Bánh cuốn with Pork Filling

On weekends, I like to switch up our meals, and this bánh cuốn is one of the easiest dishes to enjoy during hot weather. It's also easy to make the rice rolls at home.
Bánh cuốn with Pork Filling
On weekends, I like to switch up our meals, and this bánh cuốn is one of the easiest dishes to enjoy during hot weather. It's also easy to make the rice rolls at home.
Steps
- 1
Combine the rice flour and tapioca starch in a bowl. Wash all the ingredients and place them in a food processor.
- 2
Mix the two flours together with 2 1/2 cups water (about 600 ml) and stir until smooth. Add 1 teaspoon salt and let the batter rest so it absorbs the water. Place the ground pork, wood ear mushrooms, shiitake mushrooms, and onion in a food processor and blend until fine. Add a pinch of salt, sugar, seasoning powder, and pepper, then mix well.
- 3
Heat a little oil in a pan and sauté minced garlic until fragrant. Add the pork mixture and stir-fry until cooked.
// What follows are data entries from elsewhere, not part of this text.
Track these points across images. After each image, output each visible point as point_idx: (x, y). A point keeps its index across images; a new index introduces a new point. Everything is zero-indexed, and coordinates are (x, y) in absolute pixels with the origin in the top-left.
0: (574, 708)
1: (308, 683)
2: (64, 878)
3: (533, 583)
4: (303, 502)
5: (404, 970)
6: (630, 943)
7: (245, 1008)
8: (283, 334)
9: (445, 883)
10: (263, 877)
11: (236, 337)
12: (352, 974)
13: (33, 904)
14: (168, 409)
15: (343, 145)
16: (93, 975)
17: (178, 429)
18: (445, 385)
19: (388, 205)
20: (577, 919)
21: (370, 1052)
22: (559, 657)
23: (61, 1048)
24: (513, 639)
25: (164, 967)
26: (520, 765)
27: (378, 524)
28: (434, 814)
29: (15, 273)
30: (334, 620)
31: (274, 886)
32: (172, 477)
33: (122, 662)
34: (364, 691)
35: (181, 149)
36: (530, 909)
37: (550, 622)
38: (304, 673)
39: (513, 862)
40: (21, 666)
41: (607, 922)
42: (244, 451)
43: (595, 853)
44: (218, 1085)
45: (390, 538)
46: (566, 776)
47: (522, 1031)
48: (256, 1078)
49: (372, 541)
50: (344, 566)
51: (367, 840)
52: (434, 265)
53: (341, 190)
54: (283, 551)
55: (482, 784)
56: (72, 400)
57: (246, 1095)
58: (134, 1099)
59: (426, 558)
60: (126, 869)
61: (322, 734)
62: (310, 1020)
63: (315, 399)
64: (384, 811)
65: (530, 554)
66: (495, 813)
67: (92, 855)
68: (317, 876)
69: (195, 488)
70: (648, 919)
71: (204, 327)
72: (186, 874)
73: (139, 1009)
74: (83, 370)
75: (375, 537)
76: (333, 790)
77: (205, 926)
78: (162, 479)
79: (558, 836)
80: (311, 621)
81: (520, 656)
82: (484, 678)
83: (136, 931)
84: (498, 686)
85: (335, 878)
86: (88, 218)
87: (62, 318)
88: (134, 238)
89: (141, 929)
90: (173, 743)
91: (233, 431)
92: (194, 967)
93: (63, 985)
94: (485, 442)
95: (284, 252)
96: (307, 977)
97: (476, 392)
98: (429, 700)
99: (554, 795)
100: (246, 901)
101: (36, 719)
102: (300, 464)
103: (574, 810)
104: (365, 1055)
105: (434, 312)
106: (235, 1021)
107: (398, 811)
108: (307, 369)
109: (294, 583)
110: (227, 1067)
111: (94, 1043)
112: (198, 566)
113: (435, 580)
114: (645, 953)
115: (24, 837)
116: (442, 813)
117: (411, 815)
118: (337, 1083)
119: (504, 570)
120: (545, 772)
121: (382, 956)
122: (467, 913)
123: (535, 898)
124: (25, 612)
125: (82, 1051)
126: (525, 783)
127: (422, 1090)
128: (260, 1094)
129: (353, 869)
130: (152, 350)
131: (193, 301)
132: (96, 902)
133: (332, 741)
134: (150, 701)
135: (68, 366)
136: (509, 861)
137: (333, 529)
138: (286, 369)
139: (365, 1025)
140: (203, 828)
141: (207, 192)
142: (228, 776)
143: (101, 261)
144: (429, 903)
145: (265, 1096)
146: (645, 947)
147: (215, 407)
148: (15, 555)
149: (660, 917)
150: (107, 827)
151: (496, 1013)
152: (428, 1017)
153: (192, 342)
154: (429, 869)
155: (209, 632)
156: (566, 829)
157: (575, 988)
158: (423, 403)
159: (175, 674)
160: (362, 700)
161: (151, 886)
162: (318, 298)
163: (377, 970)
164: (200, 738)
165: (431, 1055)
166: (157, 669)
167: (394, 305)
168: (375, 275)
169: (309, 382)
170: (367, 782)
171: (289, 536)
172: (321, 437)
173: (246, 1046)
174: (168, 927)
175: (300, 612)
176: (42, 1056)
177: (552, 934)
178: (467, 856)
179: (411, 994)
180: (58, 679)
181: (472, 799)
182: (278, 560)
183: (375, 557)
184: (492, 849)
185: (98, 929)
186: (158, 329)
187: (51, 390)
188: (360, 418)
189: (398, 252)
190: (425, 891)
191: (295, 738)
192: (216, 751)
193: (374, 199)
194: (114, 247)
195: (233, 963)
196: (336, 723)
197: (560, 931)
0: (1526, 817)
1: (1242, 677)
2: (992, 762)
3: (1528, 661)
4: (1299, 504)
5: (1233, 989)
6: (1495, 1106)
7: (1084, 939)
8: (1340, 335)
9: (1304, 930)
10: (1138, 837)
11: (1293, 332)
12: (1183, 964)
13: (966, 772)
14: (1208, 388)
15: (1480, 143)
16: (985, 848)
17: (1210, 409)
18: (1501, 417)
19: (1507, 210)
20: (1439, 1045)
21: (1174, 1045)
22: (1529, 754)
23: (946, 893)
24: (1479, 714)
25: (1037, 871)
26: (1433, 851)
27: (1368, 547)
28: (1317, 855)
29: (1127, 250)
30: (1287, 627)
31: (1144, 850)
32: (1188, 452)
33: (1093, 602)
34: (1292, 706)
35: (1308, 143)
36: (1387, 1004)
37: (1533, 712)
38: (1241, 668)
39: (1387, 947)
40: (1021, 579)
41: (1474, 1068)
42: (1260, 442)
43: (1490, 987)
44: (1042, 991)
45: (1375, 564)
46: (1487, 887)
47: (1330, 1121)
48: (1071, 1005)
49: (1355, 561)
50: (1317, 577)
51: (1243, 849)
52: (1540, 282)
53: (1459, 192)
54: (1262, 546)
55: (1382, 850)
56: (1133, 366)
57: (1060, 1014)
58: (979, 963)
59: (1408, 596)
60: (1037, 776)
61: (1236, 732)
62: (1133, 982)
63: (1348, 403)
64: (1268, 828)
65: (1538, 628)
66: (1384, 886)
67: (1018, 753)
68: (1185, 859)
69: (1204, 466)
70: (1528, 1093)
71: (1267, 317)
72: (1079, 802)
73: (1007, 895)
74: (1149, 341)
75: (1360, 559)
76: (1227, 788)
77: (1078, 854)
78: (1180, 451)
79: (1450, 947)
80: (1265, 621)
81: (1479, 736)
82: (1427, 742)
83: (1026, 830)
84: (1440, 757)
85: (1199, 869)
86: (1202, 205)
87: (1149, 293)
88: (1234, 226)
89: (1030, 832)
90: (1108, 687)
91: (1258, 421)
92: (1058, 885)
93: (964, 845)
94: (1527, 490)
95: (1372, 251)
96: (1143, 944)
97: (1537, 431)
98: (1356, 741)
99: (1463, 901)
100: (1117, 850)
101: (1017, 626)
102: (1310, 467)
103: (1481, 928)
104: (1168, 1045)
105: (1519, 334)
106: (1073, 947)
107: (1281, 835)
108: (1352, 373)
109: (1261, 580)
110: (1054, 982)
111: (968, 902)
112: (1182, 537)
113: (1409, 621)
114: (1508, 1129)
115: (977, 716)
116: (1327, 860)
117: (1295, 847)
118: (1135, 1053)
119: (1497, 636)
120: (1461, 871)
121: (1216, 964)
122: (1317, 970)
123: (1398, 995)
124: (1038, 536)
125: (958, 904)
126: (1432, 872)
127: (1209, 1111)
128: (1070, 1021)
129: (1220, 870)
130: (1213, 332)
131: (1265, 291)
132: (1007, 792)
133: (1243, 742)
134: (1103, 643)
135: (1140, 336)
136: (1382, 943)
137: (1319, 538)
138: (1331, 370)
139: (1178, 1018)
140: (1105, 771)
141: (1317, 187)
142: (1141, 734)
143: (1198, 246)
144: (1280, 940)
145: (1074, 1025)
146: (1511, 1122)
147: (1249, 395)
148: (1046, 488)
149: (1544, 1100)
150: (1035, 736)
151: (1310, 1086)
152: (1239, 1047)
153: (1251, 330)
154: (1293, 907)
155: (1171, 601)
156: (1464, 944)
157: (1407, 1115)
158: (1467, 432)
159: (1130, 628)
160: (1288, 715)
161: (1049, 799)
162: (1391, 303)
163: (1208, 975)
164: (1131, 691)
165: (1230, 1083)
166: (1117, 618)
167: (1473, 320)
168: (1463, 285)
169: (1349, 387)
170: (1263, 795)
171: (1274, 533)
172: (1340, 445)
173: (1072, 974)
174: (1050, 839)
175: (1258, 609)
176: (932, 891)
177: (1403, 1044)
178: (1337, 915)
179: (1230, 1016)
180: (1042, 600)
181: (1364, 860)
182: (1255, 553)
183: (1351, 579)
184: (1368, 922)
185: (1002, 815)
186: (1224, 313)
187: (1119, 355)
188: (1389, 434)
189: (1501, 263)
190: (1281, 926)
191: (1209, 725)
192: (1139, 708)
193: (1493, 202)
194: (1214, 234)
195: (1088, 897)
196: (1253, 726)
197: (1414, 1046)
Set up a steamer for making the rice rolls. When the water is boiling and producing enough steam, pour a thin layer of batter onto the cloth, cover, and steam for about 2 minutes until the rice sheet is cooked.
- 4
Gently remove the rice sheet, add the pork filling, and roll it up. Continue making rolls until all the batter and filling are used. Arrange the rolls on a plate, top with blanched bean sprouts, fresh herbs, thinly sliced cucumber, fried shallots, and slices of Vietnamese pork sausage. Serve with a bowl of sweet and savory dipping fish sauce.